Grabbing Flash from Safari

Hi. I occasionally pick up text and stuff from the web to put into DT - I use the apple-shift-) shortcut - but the other day I tried to grab a flash animation, and of course it didn’t work. I suspect this can’t be done in DT - maybe DA? - but I thought I’d see if anyone knew better. To be clear, I don’t want a link to the flash page, I want the page itself. Any ideas?

Prompted by your post, I just put an .swf file into DT for the first time. Had never tried it. It did not play. I was surprised. I thought DT supported all QuickTime formats, and .swf is certainly playable by QT. What’s up with that?

Anyway, to your question: Apple-Shift-) is “Take Rich Note,” which I believe is an active service only if text is selected. You really can’t “select” a Flash movie in any sense, and what would Apple-Shift-) do with it anyway?

You can view the source of a web page that contains a Flash file, determine the direct path to the Flash (swf) file by looking at the embed and object tags, then download the swf file with an FTP client like Interarchy, and put it in DT. Assuming DT will play .swf files placed directly in its database, which it does not seem to do for me.

One problem with this: MUCH sophisticated Flash authoring is designed in modular fashion with files that are shells that pull in other .swf files during the course of their playback. Unless you reverse-engineer the files, you really can’t tell what is being called for, or even where it lives. Obviously, downloading only the root or shell file (the one embedded in the HTML page) will get you little or nothing in the case of movies designed that way.

Spacewalk, thanks for your info. I tried your suggestion and the graphic I was looking at does have more than one SWF and it was starting to look a bit messy and I didn’t even want it that much and that put paid to that. But I’m still puzzled - I have a dial-up connection, and the graphic displays fine in Safari even when I’m not connected. So all the SWF files must have been already downloaded and arranged in their correct order somewhere in my system; but no, apparently not, at least not as separate files. I also managed to open the graphic in RealPlayer, using Safari’s debug menu, with the same result - works even when I’m not connected.

As I say, I’m just curious - the original graphic isn’t worth the trouble.

BTW I just drag and dropped a SWF onto DT and it played fine (i hadn’t tried it before either). So your problem is a bit of a mystery…

Couple of things. How do you know that the Flash movie actually involves the loading of other outboard .swf files? That’s often not apparent to the end-user. Does the movie have visible progress or loading bars/messages when you navigate through various sections of it?

When you say the “graphic displays fine” I assume you mean that the animation/interactivity plays and works. Perhaps all the external .swf files (and maybe sounds and other things) are cached in your browser. If they’re not cached, and you’re not online, then obviously you can’t go to the server for what’s needed, and it won’t work properly.

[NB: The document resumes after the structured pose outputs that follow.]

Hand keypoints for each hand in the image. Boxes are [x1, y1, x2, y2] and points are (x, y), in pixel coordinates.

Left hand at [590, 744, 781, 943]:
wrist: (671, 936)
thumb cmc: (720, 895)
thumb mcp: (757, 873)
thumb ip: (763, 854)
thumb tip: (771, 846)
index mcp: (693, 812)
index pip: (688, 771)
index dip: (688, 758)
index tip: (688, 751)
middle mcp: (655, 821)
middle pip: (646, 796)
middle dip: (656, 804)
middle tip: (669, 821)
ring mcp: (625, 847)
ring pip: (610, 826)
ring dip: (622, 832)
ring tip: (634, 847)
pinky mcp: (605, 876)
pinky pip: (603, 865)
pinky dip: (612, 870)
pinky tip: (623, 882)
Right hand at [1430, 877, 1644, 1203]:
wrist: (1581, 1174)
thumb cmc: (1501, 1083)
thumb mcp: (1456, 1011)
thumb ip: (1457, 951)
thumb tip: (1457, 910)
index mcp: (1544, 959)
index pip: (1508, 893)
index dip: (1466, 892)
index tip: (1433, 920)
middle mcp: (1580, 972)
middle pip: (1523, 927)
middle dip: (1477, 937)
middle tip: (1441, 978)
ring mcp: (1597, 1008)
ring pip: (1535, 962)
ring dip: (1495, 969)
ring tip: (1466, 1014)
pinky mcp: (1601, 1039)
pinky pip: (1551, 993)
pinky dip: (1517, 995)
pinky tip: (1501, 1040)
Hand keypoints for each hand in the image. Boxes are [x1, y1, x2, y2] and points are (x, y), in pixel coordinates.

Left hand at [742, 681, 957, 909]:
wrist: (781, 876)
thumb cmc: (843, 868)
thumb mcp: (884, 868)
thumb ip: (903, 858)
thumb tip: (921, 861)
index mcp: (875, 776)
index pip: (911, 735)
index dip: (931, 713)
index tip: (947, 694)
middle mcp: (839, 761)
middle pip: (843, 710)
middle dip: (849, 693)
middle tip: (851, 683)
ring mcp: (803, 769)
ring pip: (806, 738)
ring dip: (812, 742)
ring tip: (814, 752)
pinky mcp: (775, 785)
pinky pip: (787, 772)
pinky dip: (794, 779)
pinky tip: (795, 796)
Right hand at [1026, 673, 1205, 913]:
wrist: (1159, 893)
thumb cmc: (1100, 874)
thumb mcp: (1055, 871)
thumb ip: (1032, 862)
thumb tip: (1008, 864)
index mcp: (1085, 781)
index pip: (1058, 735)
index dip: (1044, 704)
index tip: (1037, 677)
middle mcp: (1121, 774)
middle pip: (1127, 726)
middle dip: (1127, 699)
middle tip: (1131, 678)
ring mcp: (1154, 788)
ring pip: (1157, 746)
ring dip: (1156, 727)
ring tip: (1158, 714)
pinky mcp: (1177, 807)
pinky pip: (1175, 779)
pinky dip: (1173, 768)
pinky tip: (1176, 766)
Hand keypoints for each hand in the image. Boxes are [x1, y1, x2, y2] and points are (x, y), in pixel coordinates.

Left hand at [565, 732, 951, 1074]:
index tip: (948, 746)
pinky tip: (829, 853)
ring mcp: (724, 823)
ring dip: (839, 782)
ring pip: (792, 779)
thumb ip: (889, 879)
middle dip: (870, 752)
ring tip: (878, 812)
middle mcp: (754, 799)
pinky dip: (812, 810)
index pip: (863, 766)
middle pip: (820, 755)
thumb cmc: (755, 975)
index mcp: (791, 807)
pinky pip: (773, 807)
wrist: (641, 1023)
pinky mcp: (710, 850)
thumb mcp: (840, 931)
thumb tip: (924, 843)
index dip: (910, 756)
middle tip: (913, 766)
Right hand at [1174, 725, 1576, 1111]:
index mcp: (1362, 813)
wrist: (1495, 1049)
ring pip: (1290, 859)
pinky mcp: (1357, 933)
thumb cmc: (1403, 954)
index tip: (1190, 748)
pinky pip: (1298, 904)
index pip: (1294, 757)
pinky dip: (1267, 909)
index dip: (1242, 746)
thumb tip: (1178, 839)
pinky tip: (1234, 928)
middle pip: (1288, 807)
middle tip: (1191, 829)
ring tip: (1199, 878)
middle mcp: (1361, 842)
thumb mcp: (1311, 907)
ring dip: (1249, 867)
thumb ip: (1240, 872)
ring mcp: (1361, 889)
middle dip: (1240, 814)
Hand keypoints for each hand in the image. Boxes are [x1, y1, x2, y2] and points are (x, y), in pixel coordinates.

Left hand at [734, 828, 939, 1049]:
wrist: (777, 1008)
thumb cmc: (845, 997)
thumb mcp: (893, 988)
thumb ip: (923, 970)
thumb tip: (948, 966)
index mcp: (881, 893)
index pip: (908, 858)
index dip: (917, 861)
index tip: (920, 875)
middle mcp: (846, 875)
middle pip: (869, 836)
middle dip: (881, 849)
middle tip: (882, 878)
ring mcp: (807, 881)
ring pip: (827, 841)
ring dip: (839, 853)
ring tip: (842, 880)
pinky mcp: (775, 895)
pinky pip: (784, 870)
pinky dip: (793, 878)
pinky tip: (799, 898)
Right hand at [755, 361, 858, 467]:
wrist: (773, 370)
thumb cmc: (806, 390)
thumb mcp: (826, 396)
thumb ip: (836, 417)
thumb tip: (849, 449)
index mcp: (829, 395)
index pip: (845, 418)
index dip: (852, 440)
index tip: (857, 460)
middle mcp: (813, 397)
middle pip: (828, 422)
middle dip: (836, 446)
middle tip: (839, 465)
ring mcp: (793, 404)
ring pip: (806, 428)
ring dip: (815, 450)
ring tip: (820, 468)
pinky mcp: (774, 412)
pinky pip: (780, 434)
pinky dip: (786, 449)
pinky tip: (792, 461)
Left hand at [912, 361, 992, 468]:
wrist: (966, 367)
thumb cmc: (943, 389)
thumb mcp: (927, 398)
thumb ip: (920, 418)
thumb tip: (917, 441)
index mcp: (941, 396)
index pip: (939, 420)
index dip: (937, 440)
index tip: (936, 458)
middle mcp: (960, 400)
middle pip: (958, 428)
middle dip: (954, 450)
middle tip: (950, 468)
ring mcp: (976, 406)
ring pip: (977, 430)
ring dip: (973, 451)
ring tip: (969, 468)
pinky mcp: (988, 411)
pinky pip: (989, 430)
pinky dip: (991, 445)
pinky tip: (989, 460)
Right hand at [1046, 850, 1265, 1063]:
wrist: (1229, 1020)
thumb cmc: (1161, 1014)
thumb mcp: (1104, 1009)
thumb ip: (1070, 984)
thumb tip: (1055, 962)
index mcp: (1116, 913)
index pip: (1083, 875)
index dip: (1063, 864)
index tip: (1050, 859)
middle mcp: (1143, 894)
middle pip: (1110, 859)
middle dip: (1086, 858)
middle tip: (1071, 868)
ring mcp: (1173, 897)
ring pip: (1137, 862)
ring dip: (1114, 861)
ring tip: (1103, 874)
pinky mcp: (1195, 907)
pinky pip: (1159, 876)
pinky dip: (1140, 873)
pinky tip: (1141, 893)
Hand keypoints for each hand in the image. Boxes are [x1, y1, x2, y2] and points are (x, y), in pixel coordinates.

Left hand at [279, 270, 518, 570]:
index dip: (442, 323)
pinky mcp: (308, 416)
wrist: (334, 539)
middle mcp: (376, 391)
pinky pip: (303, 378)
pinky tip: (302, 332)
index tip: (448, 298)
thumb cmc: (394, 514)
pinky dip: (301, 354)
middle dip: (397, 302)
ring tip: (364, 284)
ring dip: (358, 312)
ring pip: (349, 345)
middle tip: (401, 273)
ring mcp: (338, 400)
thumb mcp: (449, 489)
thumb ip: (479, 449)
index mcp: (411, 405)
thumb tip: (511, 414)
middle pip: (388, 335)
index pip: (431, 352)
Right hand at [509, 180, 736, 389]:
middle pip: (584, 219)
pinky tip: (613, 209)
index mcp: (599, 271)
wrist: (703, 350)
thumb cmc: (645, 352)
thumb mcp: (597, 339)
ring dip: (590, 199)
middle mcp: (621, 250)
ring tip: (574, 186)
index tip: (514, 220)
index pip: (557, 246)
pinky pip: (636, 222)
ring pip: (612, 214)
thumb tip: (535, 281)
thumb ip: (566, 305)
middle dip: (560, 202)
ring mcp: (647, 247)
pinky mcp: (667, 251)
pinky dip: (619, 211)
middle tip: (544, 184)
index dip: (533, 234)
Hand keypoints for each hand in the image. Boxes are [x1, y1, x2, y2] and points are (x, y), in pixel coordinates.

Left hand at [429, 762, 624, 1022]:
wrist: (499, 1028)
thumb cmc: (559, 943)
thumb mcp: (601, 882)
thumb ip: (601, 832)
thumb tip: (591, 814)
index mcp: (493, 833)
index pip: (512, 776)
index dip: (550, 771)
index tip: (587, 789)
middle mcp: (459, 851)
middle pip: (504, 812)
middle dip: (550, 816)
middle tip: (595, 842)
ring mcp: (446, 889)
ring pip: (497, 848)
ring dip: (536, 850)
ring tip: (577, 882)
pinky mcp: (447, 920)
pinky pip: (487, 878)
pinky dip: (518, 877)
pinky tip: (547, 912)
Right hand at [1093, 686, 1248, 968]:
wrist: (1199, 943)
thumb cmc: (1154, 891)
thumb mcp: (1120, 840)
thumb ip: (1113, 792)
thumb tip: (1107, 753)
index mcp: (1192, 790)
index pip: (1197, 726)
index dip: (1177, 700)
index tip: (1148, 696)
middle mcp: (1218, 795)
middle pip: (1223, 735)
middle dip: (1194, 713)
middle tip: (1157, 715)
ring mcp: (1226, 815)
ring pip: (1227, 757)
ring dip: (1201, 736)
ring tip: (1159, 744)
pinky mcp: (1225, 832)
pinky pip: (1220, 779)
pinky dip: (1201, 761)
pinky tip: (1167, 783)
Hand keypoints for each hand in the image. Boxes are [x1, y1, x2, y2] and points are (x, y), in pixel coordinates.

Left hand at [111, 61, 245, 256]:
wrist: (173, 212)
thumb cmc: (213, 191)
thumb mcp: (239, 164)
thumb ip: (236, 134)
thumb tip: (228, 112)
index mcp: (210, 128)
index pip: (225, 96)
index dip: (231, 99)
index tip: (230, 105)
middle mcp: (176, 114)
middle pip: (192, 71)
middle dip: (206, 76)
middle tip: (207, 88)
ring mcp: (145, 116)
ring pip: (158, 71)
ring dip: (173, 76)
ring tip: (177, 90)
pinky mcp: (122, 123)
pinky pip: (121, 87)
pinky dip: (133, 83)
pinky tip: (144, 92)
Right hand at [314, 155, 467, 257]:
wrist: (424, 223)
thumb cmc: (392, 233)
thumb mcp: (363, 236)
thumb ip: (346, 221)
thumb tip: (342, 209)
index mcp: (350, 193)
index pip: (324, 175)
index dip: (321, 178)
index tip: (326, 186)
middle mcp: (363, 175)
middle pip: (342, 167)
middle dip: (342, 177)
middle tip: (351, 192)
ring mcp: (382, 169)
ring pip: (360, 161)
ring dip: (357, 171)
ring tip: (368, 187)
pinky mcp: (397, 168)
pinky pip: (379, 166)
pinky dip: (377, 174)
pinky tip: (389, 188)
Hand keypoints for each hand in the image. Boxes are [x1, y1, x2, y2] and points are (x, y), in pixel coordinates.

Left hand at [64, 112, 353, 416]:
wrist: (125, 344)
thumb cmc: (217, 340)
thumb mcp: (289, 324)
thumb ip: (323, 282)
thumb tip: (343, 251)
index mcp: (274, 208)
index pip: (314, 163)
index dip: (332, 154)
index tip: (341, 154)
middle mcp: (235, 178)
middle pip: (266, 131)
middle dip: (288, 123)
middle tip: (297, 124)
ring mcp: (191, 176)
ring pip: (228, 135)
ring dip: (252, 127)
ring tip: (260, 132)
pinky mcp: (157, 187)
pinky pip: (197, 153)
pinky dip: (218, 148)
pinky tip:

If I drag a perfectly valid .swf onto DT, I get a black screen only. If I drag onto DT the HTML file that embeds that very same .swf, then the .swf plays fine.

I’d like to know what’s going on with that.

Yes, I mean that. So (since it does work properly) all the SWF files must be, as you say, cached somewhere. If I could work out how to extract them, I wouldn’t need to go to all the trouble of digging out the URLs of the files and downloading them as described in your earlier post - after all, in effect, I’ve already downloaded them. Here’s the plan: I’m going to empty the cache, and then connect to my Flash site, so that hopefully it’ll be the only item in there and it’ll be easier to see what’s going on.

Funnily enough, I wouldn’t have been able to work that out if I’d had an always-on connection. But then I could just have the link to the page in DT anyhow, downloading it every time I wanted to look at it.

Quicktime can’t display all Flash (swf) files whereas Safari (or any browser based on Apple’s WebKit) uses Macromedia’s Flash plugin.

Interesting. I hadn’t thought of that, but I do now notice that the Finder itself plays some of my own Flash-authored files and not others. There seems to be no rhyme or reason to it however; they’re all authored for Flash 6, ActionScript 1.

Do you have any URLs that discuss specific Flash attributes that QT can and cannot handle? Thanks.

According to http://www.apple.com/quicktime/products/qt/, Quicktime supports only Flash 5.

Thanks. I guess there is rhyme and reason to it. :smiley: I just looked again, and sure enough, the .swf of mine that plays in the Finder is indeed Flash 5; I’d mistakenly thought that all my recent stuff was 6. Thanks.